Ability to remove/expunge security metrics data for a Project
Problem to solve
As a user while attempting to set up the Secure Features in a self-managed instance, I may have to run a project through to see if the vulnerabilities in a project that I may put in are caught (validation of functionality). Subsequently, I may remove those vulnerabilities and they will disappear off the Security Dashboard. However, the metrics of these vulnerabilities may continue to be in the system. It would be nice to have a way to reset these.
Intended users
- Cameron (Compliance Manager)
- Parker (Product Manager)
- Delaney (Development Team Lead)
- Sasha (Software Developer)
- Sidney (Systems Administrator)
- Sam (Security Analyst)
- Rachel (Release Manager)
- Dana (Data Analyst)
User experience goal
The user should be able to use UI or API with GitLab to clear the metrics for the security findings, or have a way to include/exclude certain time periods that are known to be problematic.
Proposal
Further details
Permissions and Security
Only individuals with Owner or Maintainer roles should be able to modify the data.
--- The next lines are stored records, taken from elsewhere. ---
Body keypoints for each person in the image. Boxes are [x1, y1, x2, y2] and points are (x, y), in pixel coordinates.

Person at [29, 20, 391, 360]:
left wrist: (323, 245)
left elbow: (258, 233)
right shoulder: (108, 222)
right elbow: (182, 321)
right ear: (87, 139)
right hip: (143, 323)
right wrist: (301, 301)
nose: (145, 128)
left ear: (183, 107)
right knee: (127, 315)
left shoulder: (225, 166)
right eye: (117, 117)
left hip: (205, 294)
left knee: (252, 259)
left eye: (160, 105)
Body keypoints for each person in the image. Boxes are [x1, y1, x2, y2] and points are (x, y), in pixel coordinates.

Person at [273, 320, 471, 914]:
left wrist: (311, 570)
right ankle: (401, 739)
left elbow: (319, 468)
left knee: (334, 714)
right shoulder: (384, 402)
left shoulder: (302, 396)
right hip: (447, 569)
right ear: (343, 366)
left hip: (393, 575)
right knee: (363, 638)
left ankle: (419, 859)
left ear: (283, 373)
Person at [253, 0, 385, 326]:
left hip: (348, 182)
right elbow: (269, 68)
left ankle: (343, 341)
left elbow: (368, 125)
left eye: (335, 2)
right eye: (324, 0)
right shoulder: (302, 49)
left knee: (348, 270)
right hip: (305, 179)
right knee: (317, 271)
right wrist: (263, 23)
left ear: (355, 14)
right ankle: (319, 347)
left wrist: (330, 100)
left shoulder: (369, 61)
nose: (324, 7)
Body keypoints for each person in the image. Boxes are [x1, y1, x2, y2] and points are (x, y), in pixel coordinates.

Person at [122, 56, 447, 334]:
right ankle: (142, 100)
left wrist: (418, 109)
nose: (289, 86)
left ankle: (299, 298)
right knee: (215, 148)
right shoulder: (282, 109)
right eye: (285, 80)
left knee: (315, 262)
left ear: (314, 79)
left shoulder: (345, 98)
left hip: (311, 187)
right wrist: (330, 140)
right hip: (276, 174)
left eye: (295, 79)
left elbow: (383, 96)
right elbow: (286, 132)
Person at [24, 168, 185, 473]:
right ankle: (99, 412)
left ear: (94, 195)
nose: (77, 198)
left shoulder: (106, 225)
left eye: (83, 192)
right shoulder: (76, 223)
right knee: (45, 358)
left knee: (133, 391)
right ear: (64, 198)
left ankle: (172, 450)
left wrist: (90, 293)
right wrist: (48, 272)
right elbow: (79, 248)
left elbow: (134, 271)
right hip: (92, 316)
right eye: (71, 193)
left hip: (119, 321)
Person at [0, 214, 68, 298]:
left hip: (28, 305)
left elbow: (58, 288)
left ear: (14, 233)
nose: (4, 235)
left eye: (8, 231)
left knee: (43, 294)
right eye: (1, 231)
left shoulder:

And appropriate Audit logging should be enabled to capture that this action was performed.
Documentation
Appropriate documentation in the UI or API context should be updated.
Availability & Testing
Testing should include the scenario described above. Also, scenarios where not all data is removed, but certain events are filtered should be tested.
What does success look like, and how can we measure that?
What is the type of buyer?
Ultimate/Gold features as all Secure dashboards and metrics are in that tier.